3. Für den Professor: Der „Spiegel der Lehre" 🪞

Das ist der Teil, der in der Forschung oft übersehen wird. Stan hilft dem Professor, sich selbst zu verbessern.

  • Was Stan tut: Er analysiert alle Vorlesungen und erstellt für den Professor eine Art „Bericht":
    • „Hier haben die Studenten am meisten nachgefragt."
    • „Hier war die Verwirrung am größten."
    • „Hier hast du eine lustige Geschichte erzählt, die gut ankam."
  • Der Vergleich: Stellen Sie sich vor, Sie haben einen Spiegel, der Ihnen nicht nur Ihr Gesicht zeigt, sondern auch sagt: „Hey, beim Thema 'Gleichgewicht' hast du zu schnell gesprochen, und drei Leute haben genuschelt, weil sie es nicht verstanden."
  • Der Nutzen: Der Professor kann sehen, welche Themen im Laufe des Semesters immer wieder Probleme machten, und im nächsten Jahr den Kurs entsprechend anpassen.

4. Der Sicherheitsgurt: Alles läuft lokal 🏠

Die meisten KI-Tools senden Daten in die Cloud (zu Servern von Google, Microsoft etc.). Das kostet Geld und wirft Datenschutzfragen auf.

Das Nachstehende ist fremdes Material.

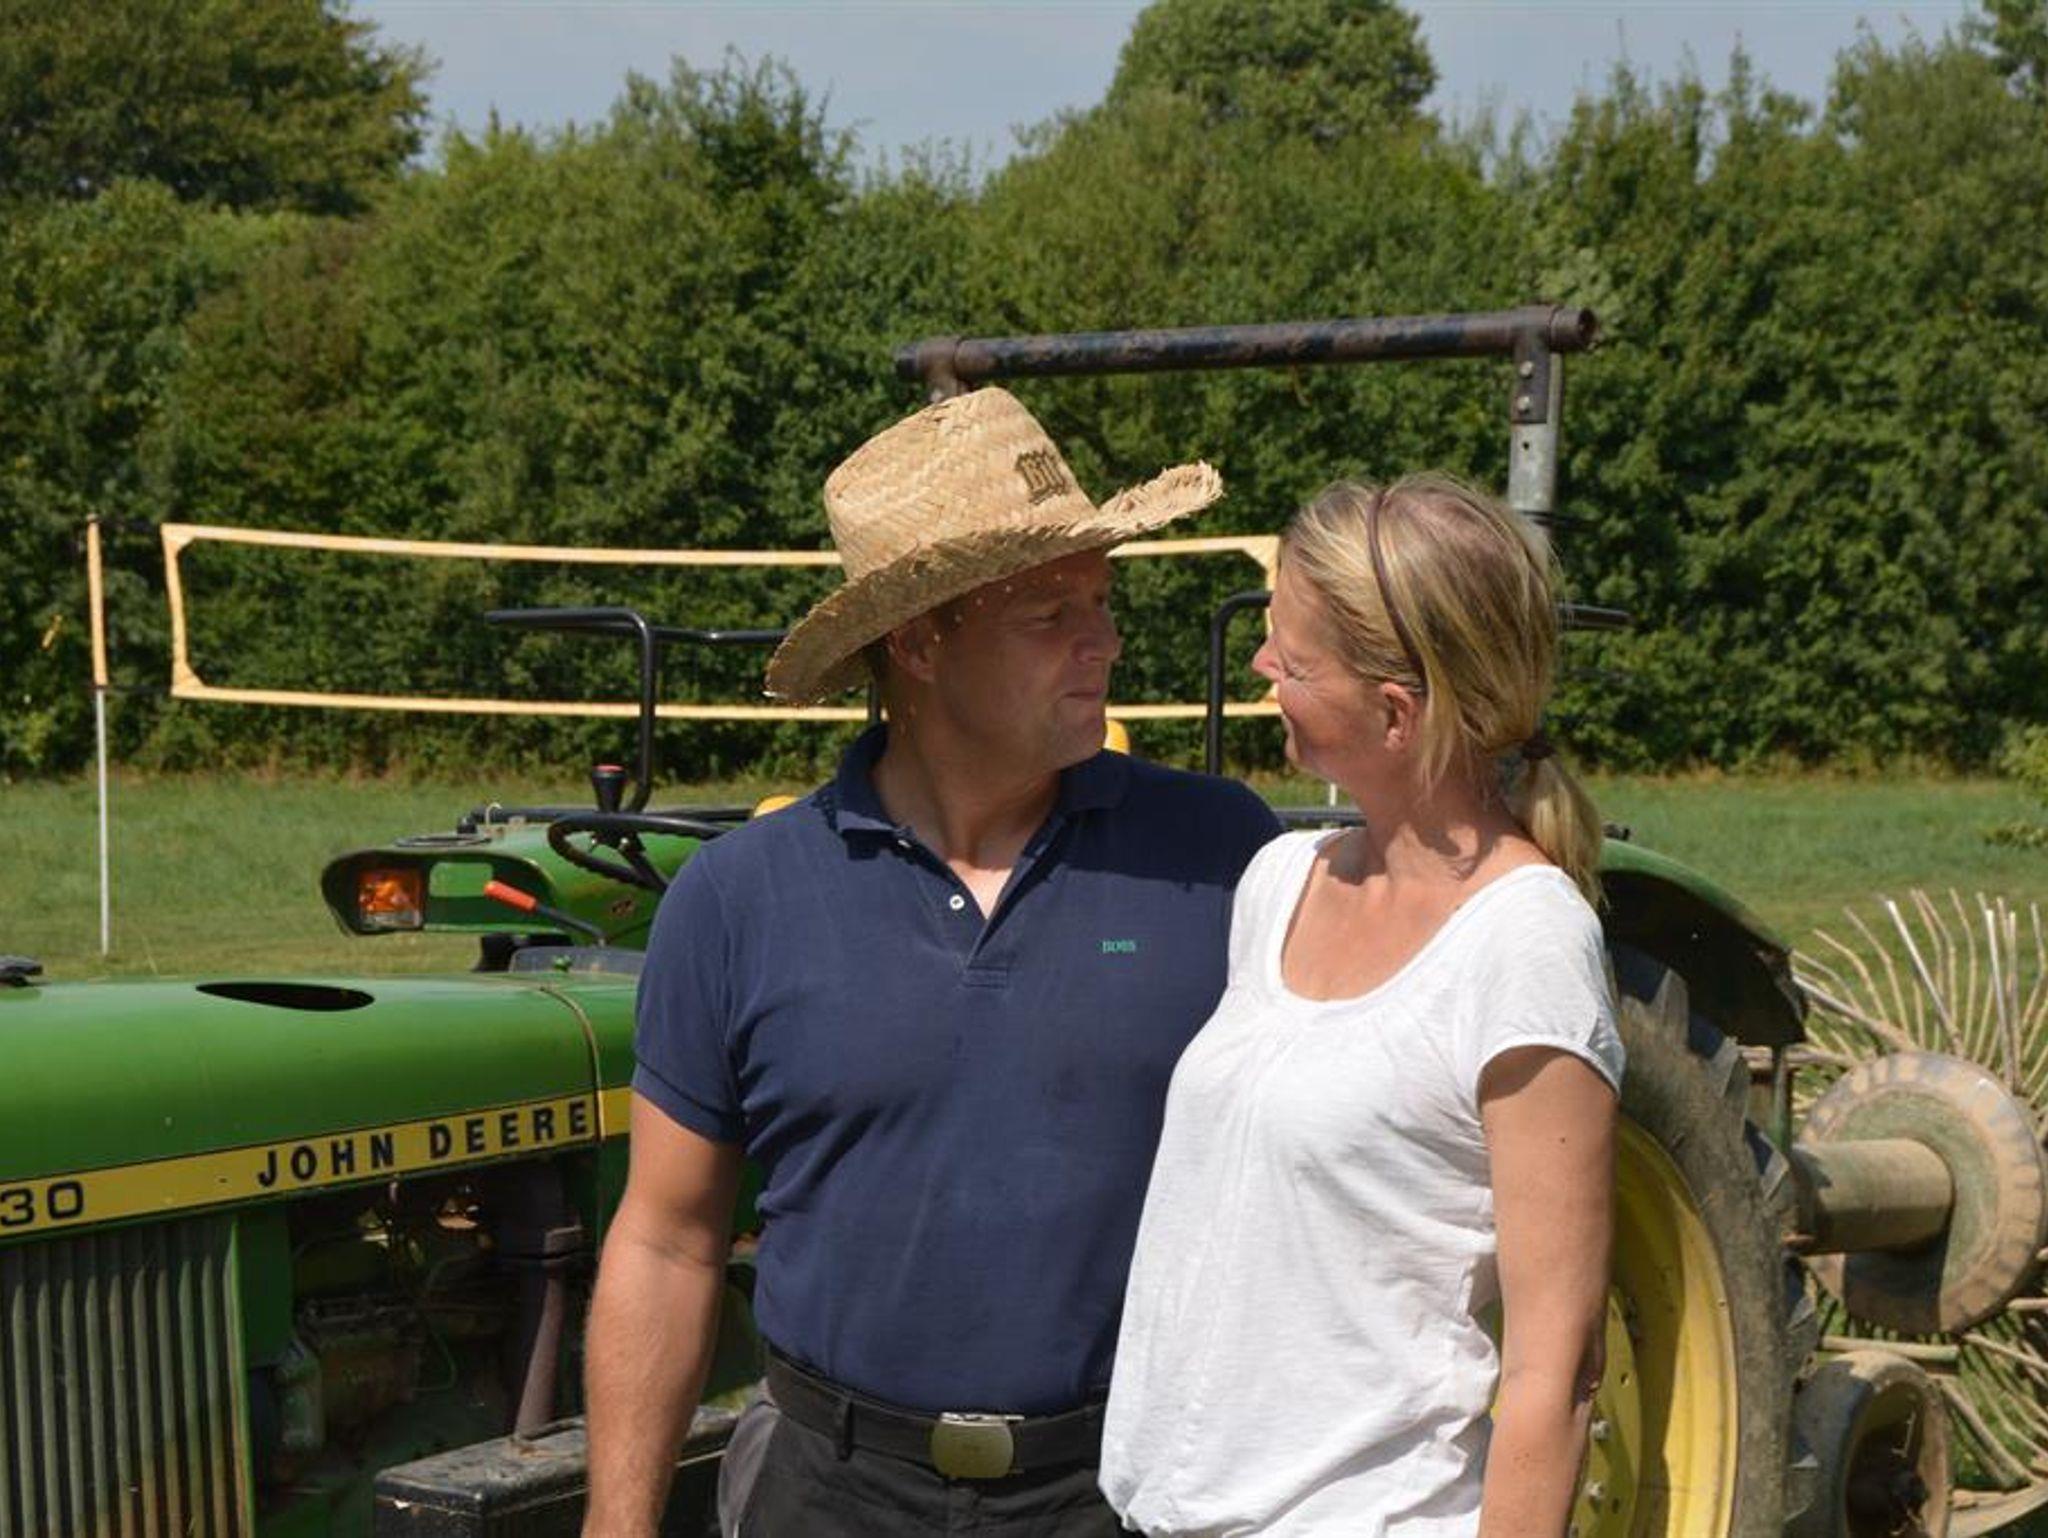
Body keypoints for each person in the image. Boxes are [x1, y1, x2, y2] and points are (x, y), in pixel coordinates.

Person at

  • Stans Ansatz: Stan läuft komplett auf dem eigenen Laptop oder einem lokalen Server der Universität.
  • Die Analogie: Statt Ihre Notizen an eine fremde Firma zu schicken, um sie lesen zu lassen, setzen Sie einen eigenen, sehr klugen Sekretär an Ihren Schreibtisch. Er liest alles, was Sie sagen, behält es bei sich und gibt Ihnen die Antworten. Niemand anders sieht Ihre Daten, und Sie zahlen keine monatlichen Gebühren pro Frage.

5. Die Herausforderungen: Wenn der Roboter stolpert 🤖

Die Autoren berichten auch ehrlich über Probleme, die sie lösen mussten:

  • Vergesslichkeit: Manchmal „vergisst" das KI-Modell den Anfang der Vorlesung, weil der Text zu lang ist (wie wenn man ein Buch liest und den ersten Satz vergisst, bevor man den letzten liest). Sie haben das gelöst, indem sie den „Gedächtnisraum" des Computers vergrößert haben.
  • Scheinfragen: Manchmal denkt die KI, eine harmlose Bemerkung wie „Versteht ihr das?" sei eine echte Schülerfrage. Sie haben ein zweistufiges System gebaut: Erst sammelt sie alle Fragen, dann sortiert sie die unwichtigen aus.
  • Fachwörter: KI-Modelle kennen oft keine speziellen Chemie-Begriffe (z. B. „Fugazität" statt „Gasdruck"). Der Professor muss dem System eine kleine Liste mit den wichtigsten Wörtern geben, damit es diese richtig versteht.

Fazit: Ein Werkzeug für mehr Klarheit

Stan ist nicht da, um den Professor zu ersetzen oder die Hausaufgaben für die Studenten zu machen. Es ist eher wie ein Verstärker für das Lernen.

  • Für den Studenten ist es ein Kompass, der im Dickicht des Lehrstoffs den richtigen Weg weist.
  • Für den Professor ist es ein Spiegel, der zeigt, wie die Lehre wirklich ankommt.

Das Papier zeigt, dass wir KI nicht nur als „Chatbot" nutzen sollten, sondern als Werkzeug, um die Qualität von Bildung zu verbessern – und das alles sicher, privat und ohne Abhängigkeit von großen Tech-Firmen.